Looking at the
Adobe system requirements for Lightroom Classic, for optimal performance you’ll what to aim for the Recommended level, not the Minimum level. That’s definitely possible with a new MacBook Pro.
The base 16" MacBook Pro ($2399) should run Lightroom Classic well as is; adding a few hundred dollars worth of upgrades might keep it current for longer. But the one thing that is not necessary is to max it out; that would be overkill for Lightroom Classic. If portability is more important than top performance, you might consider the 13". (Don’t get a 15", because the 2019 16" fixes a lot of what people complained about with the 2016–2019 15".)
If you want more details…
CPU: The 6 cores in the 16" base model CPU are already approaching the limit of how many cores Lightroom Classic can use productively, so there isn’t much need to upgrade the CPU unless your budget is generous. If you are looking at the 13", get a 2.4GHz CPU, not a 1.7GHz.

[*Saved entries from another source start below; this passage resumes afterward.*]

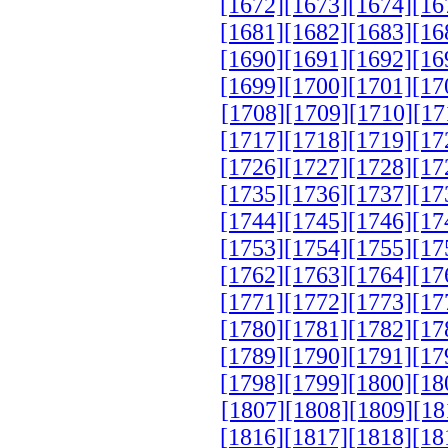
[1672]
[1673]
[1674]
[16
[1681]
[1682]
[1683]
[16
[1690]
[1691]
[1692]
[16
[1699]
[1700]
[1701]
[17
[1708]
[1709]
[1710]
[17
[1717]
[1718]
[1719]
[17
[1726]
[1727]
[1728]
[17
[1735]
[1736]
[1737]
[17
[1744]
[1745]
[1746]
[17
[1753]
[1754]
[1755]
[17
[1762]
[1763]
[1764]
[17
[1771]
[1772]
[1773]
[17
[1780]
[1781]
[1782]
[17
[1789]
[1790]
[1791]
[17
[1798]
[1799]
[1800]
[18
[1807]
[1808]
[1809]
[18
[1816]
[1817]
[1818]
[18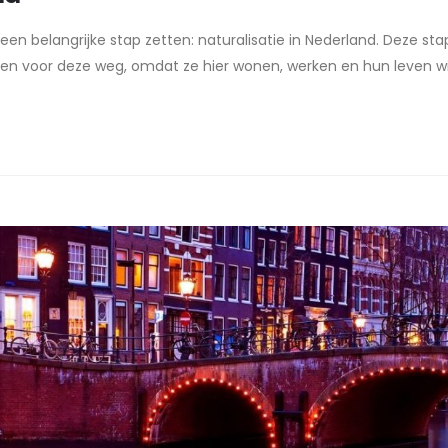
en belangrijke stap zetten: naturalisatie in Nederland. Deze stap
n voor deze weg, omdat ze hier wonen, werken en hun leven wil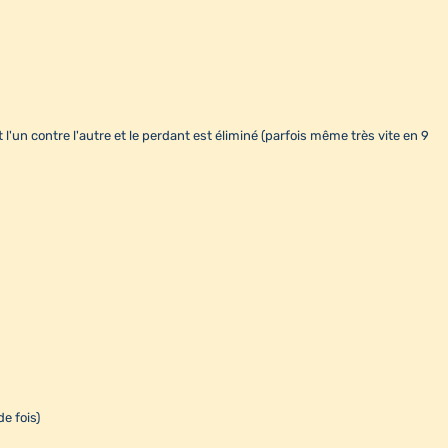
l'un contre l'autre et le perdant est éliminé (parfois même très vite en 9
de fois)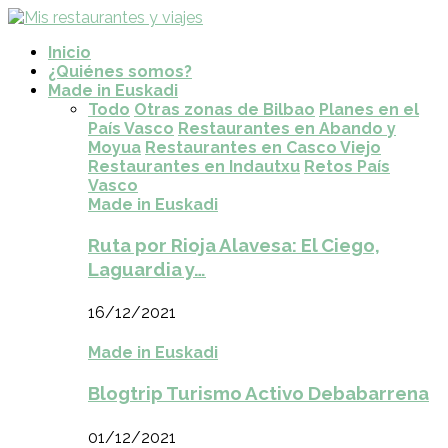
Inicio
¿Quiénes somos?
Made in Euskadi
Todo
Otras zonas de Bilbao
Planes en el
País Vasco
Restaurantes en Abando y
Moyua
Restaurantes en Casco Viejo
Restaurantes en Indautxu
Retos País
Vasco
Made in Euskadi
Ruta por Rioja Alavesa: El Ciego,
Laguardia y…
16/12/2021
Made in Euskadi
Blogtrip Turismo Activo Debabarrena
01/12/2021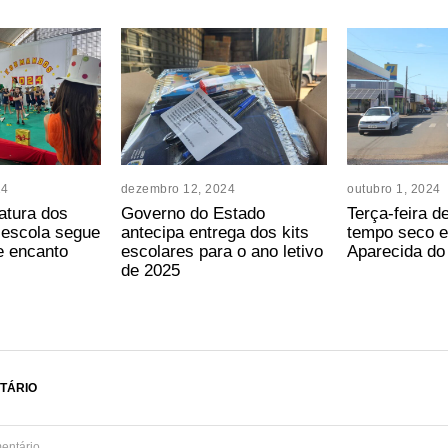
24
dezembro 12, 2024
outubro 1, 2024
atura dos
Governo do Estado
Terça-feira d
-escola segue
antecipa entrega dos kits
tempo seco e
 encanto
escolares para o ano letivo
Aparecida do
de 2025
TÁRIO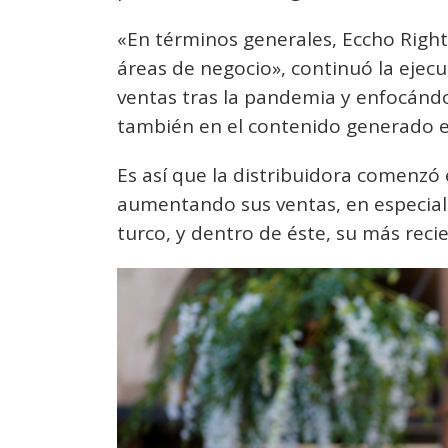
«En términos generales, Eccho Rights
áreas de negocio», continuó la eje
ventas tras la pandemia y enfocándo
también en el contenido generado e
Es así que la distribuidora comenzó
aumentando sus ventas, en especial 
turco, y dentro de éste, su más recie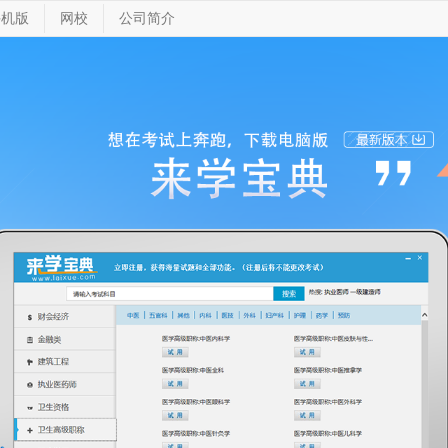
手机版
网校
公司简介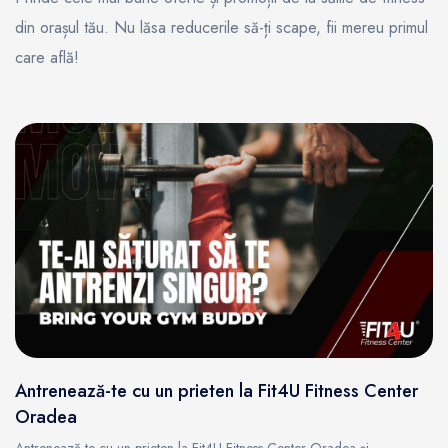
din orașul tău. Nu lăsa reducerile să-ți scape, fii mereu primul
care află!
Antrenează-te cu un prieten la Fit4U Fitness Center
Oradea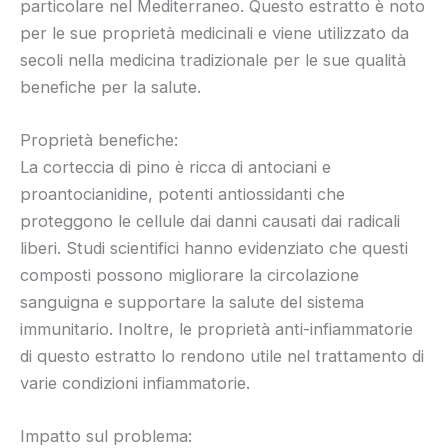
particolare nel Mediterraneo. Questo estratto è noto
per le sue proprietà medicinali e viene utilizzato da
secoli nella medicina tradizionale per le sue qualità
benefiche per la salute.
Proprietà benefiche:
La corteccia di pino è ricca di antociani e
proantocianidine, potenti antiossidanti che
proteggono le cellule dai danni causati dai radicali
liberi. Studi scientifici hanno evidenziato che questi
composti possono migliorare la circolazione
sanguigna e supportare la salute del sistema
immunitario. Inoltre, le proprietà anti-infiammatorie
di questo estratto lo rendono utile nel trattamento di
varie condizioni infiammatorie.
Impatto sul problema: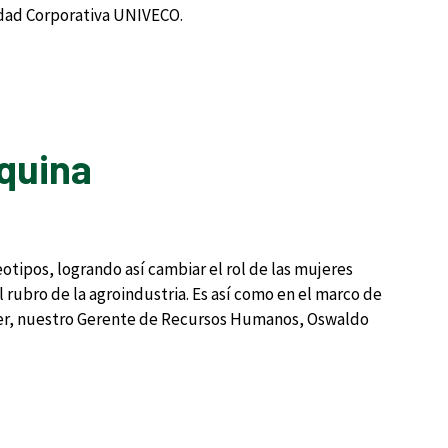
idad Corporativa UNIVECO.
quina
ipos, logrando así cambiar el rol de las mujeres
 rubro de la agroindustria. Es así como en el marco de
Mujer, nuestro Gerente de Recursos Humanos, Oswaldo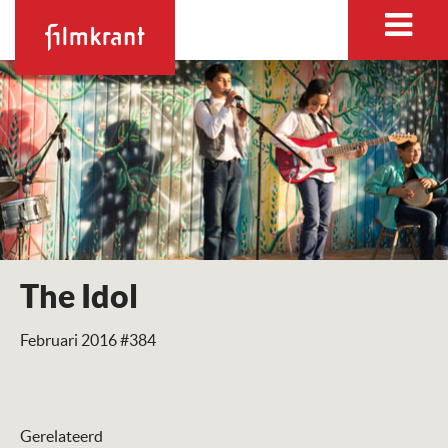
The Idol
Februari 2016 #384
Gerelateerd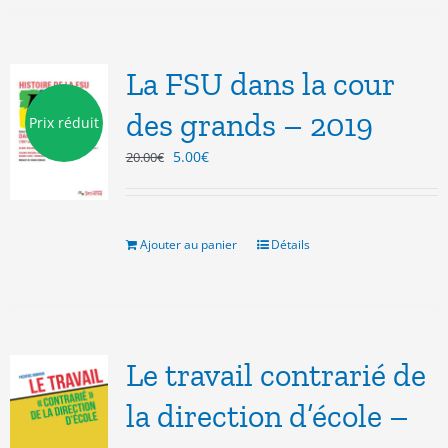
La FSU dans la cour
des grands – 2019
Prix réduit
Le
Le
5.00
€
20.00
€
prix
prix
initial
actuel
était :
est :
20.00€.
5.00€.
Ajouter au panier
Détails
Le travail contrarié de
la direction d’école –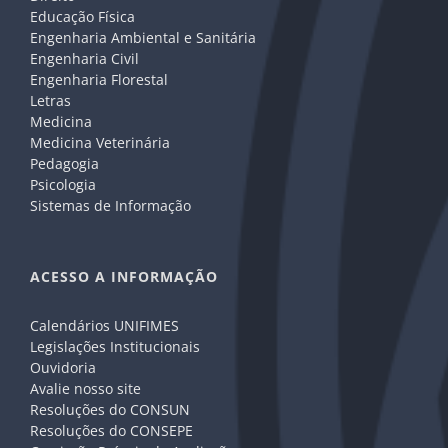
Educação Física
Engenharia Ambiental e Sanitária
Engenharia Civil
Engenharia Florestal
Letras
Medicina
Medicina Veterinária
Pedagogia
Psicologia
Sistemas de Informação
ACESSO A INFORMAÇÃO
Calendários UNIFIMES
Legislações Institucionais
Ouvidoria
Avalie nosso site
Resoluções do CONSUN
Resoluções do CONSEPE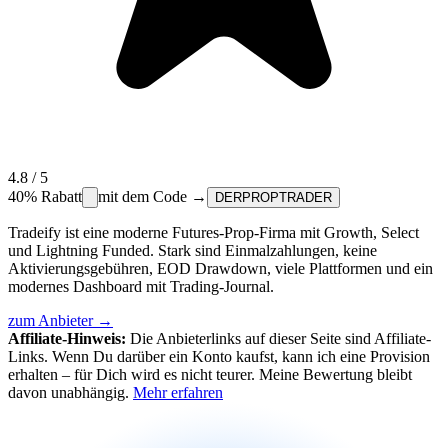
4.8
/ 5
40%
Rabatt
mit dem Code →
DERPROPTRADER
Tradeify ist eine moderne Futures-Prop-Firma mit Growth, Select
und Lightning Funded. Stark sind Einmalzahlungen, keine
Aktivierungsgebühren, EOD Drawdown, viele Plattformen und ein
modernes Dashboard mit Trading-Journal.
zum Anbieter →
Affiliate-Hinweis:
Die Anbieterlinks auf dieser Seite sind Affiliate-
Links. Wenn Du darüber ein Konto kaufst, kann ich eine Provision
erhalten – für Dich wird es nicht teurer. Meine Bewertung bleibt
davon unabhängig.
Mehr erfahren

RAM: Lightroom Classic performs best with 12GB RAM or more, and the Mac system needs a few GB too, so 16GB RAM is the practical starting point. If you want to edit or merge large images, or run other memory-hungry applications at the same time such as Photoshop, get 32GB RAM instead which is only possible on the 16". There is no need to get 64GB RAM for the 16" unless you have a good reason other than Lightroom Classic.
Storage: Mac internal storage is so expensive in part because they use very fast storage chips which are several times faster than an SSD in a 2013 MacBook Pro. Get an amount of internal storage you can reasonably afford (mine has 1TB), making sure to allow for plenty of free space for caches, previews, etc. Then consider putting your main photo storage on a compact but fast external SSD such as a Samsung T5. I'd like to move my 100,000+ photos from hard drives to a single 4TB external SSD, but external SSDs of that size aren’t common. So I’m thinking about buying a 4TB internal SSD like those by
Samsung or
SanDisk, and putting it into a very portable
USB 3.1 Gen 2 enclosure for speedy access from a MacBook Pro. But for now I’ve decided to wait for the street price of a 4TB SSD to come down from the current $450.
Graphics: The discrete graphics in the base 16" MacBook Pro can provide Lightroom Classic with much better GPU acceleration than the integrated graphics in any of the 13" models. For just Lightroom Classic, the graphics in the base 16" model are fine, especially if you are not plugging in external displays. Some power users say the $200 upgrade to 8GB of graphics RAM is worth it. But remember that in Lightroom Classic, only the Develop module uses graphics acceleration…everything else depends on CPU performance.
I moved from a 2011 15" MacBook Pro (i7 CPU) to a 2018 13" MacBook Pro (i5 CPU). On paper, the new one looks worse: Lower CPU level, no discrete graphics, same amount of RAM (16GB). But CPUs advanced so much in 7 years that the 2018 13" soundly beats the 2011 15" in Lightroom Classic performance, with better battery life, and a lot less fan noise.